Why? It's because the Flyers kept their feet moving. They controlled the gaps between the forwards and defensemen. They got numbers on the Hawks on many occasions and, when they couldn't, kept one-on-one situations manageable. The puck management was good after some shaky early play. The backchecking support was consistent and the forechecking pressure was outstanding. All because the Flyers skated, skated and skated some more.

When the Flyers do that, lack of speed is not an issue. That they could do it and outshoot Chicago by a 37-25 margin with long segments of territorial control in the first and third periods shows that the Flyers needn't be outskated by any team in the league so long as the teamwide commitment to two-way hockey is in place.

Playing -- and beating -- Chicago is ideal preparation for the Flyers next opponent. The Dallas Stars are another speed-based team that thrives off puck possession and generating off the rush. However, apart from their dominating top line (which utterly dismantled the Flyers in the second period of the team's Dec. 7 meeting in Dallas), the Stars do not have the offensive arsenal of Chicago. The Dallas team defense is also not of the same caliber as the Hawks.

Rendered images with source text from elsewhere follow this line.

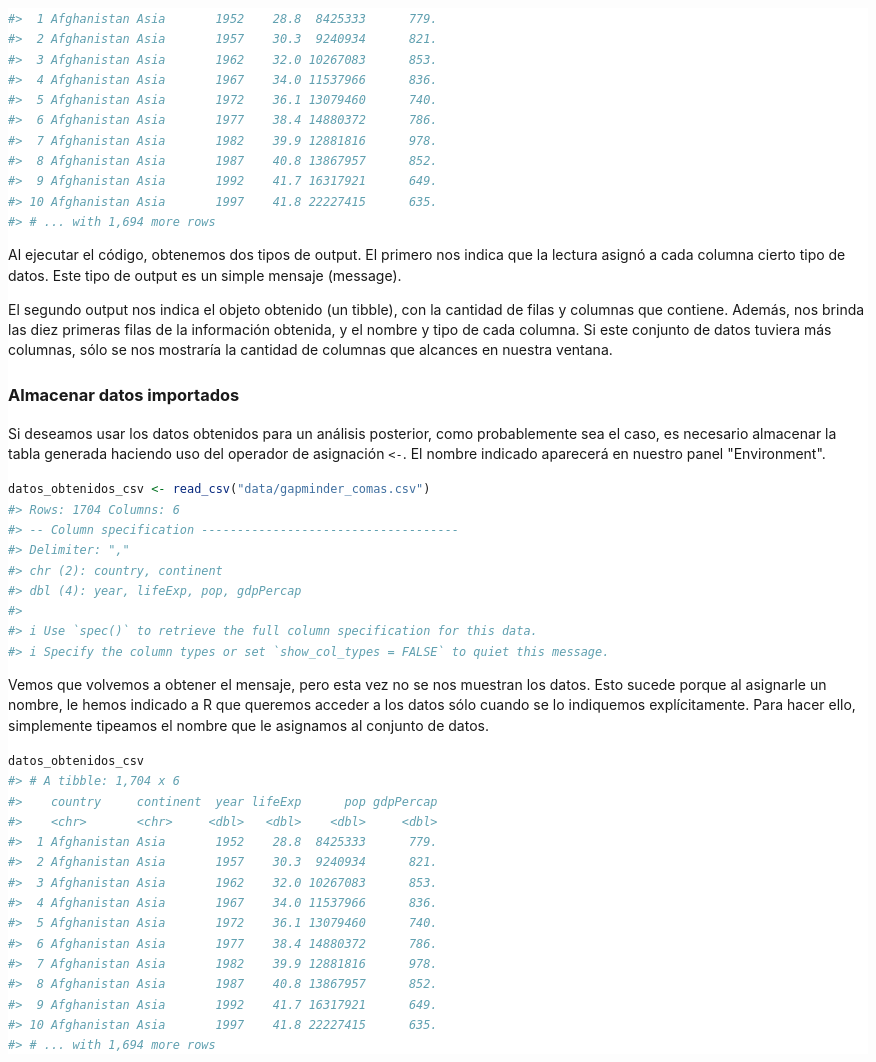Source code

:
 ```r
#>  1 Afghanistan Asia       1952    28.8  8425333      779.
#>  2 Afghanistan Asia       1957    30.3  9240934      821.
#>  3 Afghanistan Asia       1962    32.0 10267083      853.
#>  4 Afghanistan Asia       1967    34.0 11537966      836.
#>  5 Afghanistan Asia       1972    36.1 13079460      740.
#>  6 Afghanistan Asia       1977    38.4 14880372      786.
#>  7 Afghanistan Asia       1982    39.9 12881816      978.
#>  8 Afghanistan Asia       1987    40.8 13867957      852.
#>  9 Afghanistan Asia       1992    41.7 16317921      649.
#> 10 Afghanistan Asia       1997    41.8 22227415      635.
#> # ... with 1,694 more rows
```


Al ejecutar el código, obtenemos dos tipos de output. El primero nos indica que la lectura asignó a cada columna cierto tipo de datos. Este tipo de output es un simple mensaje (message).

El segundo output nos indica el objeto obtenido (un tibble), con la cantidad de filas y columnas que contiene. Además, nos brinda las diez primeras filas de la información obtenida, y el nombre y tipo de cada columna. Si este conjunto de datos tuviera más columnas, sólo se nos mostraría la cantidad de columnas que alcances en nuestra ventana. 

### Almacenar datos importados

Si deseamos usar los datos obtenidos para un análisis posterior, como probablemente sea el caso, es necesario almacenar la tabla generada haciendo uso del operador de asignación `<-`. El nombre indicado aparecerá en nuestro panel "Environment".


```r
datos_obtenidos_csv <- read_csv("data/gapminder_comas.csv")
#> Rows: 1704 Columns: 6
#> -- Column specification ------------------------------------
#> Delimiter: ","
#> chr (2): country, continent
#> dbl (4): year, lifeExp, pop, gdpPercap
#> 
#> i Use `spec()` to retrieve the full column specification for this data.
#> i Specify the column types or set `show_col_types = FALSE` to quiet this message.
```

Vemos que volvemos a obtener el mensaje, pero esta vez no se nos muestran los datos. Esto sucede porque al asignarle un nombre, le hemos indicado a R que queremos acceder a los datos sólo cuando se lo indiquemos explícitamente. Para hacer ello, simplemente tipeamos el nombre que le asignamos al conjunto de datos.


```r
datos_obtenidos_csv
#> # A tibble: 1,704 x 6
#>    country     continent  year lifeExp      pop gdpPercap
#>    <chr>       <chr>     <dbl>   <dbl>    <dbl>     <dbl>
#>  1 Afghanistan Asia       1952    28.8  8425333      779.
#>  2 Afghanistan Asia       1957    30.3  9240934      821.
#>  3 Afghanistan Asia       1962    32.0 10267083      853.
#>  4 Afghanistan Asia       1967    34.0 11537966      836.
#>  5 Afghanistan Asia       1972    36.1 13079460      740.
#>  6 Afghanistan Asia       1977    38.4 14880372      786.
#>  7 Afghanistan Asia       1982    39.9 12881816      978.
#>  8 Afghanistan Asia       1987    40.8 13867957      852.
#>  9 Afghanistan Asia       1992    41.7 16317921      649.
#> 10 Afghanistan Asia       1997    41.8 22227415      635.
#> # ... with 1,694 more rows
```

From a Flyers' standpoint, I do worry a bit about a "trap game" effect with the Stars game sandwiched between the marquee Pittsburgh/Chicago three-in-four and Saturday's matinee against President's Trophy leading St. Louis. The Stars have not played very well in their last few games, and got taken apart last night in Pittsburgh. If the Flyers are not careful, that could result in Dallas (which has fallen out of a playoff spot) being the hungrier team come tomorrow.

Sean Couturier and Matt Read did a marvelous job at both ends of the ice in the weekend home-and-home matchup with Sidney Crosby's line and last night's showdown against the Jonathan Toews line. They will have their hands full tomorrow against Dallas' line with Tyler Seguin and Jamie Benn. If Philly can get the better of that matchup, too, the Flyers will have a strong chance of continuing their winning ways.

The Flyers have an optional 11:30 a.m. skate at the Skate Zone in Voorhees today.